►

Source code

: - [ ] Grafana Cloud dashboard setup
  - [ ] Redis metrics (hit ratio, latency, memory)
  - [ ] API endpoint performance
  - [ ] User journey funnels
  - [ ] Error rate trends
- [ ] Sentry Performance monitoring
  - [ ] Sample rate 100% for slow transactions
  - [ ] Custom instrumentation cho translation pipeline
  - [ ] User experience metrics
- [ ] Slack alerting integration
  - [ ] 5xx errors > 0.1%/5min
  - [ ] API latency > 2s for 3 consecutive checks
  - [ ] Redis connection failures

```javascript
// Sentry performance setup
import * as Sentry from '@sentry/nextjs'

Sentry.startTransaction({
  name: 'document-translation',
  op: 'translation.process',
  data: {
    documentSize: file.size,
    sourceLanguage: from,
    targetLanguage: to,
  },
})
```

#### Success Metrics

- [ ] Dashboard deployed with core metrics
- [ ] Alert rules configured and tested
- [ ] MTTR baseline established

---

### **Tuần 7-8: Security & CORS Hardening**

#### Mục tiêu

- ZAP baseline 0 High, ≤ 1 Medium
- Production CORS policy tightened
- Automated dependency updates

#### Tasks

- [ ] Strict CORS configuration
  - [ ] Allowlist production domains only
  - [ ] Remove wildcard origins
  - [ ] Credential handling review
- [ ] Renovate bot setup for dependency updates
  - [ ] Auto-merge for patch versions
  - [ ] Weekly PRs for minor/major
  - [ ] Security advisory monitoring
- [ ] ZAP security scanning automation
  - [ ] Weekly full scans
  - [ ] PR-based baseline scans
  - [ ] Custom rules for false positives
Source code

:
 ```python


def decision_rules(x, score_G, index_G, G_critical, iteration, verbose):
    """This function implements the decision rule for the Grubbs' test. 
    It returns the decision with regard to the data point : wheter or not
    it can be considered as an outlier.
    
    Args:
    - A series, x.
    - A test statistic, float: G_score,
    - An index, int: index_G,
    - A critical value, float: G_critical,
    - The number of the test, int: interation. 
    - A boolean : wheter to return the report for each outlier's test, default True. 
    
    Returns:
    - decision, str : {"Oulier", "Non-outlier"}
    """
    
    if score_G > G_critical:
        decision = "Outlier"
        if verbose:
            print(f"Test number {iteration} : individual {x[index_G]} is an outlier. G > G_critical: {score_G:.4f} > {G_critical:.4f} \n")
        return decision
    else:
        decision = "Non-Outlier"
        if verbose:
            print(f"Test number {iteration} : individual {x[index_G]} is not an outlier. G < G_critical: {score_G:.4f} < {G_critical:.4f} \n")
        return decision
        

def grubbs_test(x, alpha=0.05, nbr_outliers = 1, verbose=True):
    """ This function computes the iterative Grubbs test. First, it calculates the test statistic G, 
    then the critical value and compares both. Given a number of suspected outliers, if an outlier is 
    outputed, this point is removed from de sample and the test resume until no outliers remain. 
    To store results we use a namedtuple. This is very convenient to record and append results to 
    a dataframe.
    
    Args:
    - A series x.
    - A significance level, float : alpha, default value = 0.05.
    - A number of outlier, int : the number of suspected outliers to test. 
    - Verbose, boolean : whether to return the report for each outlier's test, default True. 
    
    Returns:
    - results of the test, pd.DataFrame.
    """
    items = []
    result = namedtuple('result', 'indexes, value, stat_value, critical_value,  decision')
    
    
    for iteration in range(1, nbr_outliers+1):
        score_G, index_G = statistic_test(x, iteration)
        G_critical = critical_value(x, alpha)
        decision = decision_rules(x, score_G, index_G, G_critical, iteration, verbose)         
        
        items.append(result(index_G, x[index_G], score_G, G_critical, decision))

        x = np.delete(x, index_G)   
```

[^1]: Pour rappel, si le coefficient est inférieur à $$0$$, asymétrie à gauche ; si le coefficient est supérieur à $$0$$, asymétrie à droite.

◄

**Task brief**
Among the lines above, count those containing the word "setup" and write only the number.

**Output for this task**
3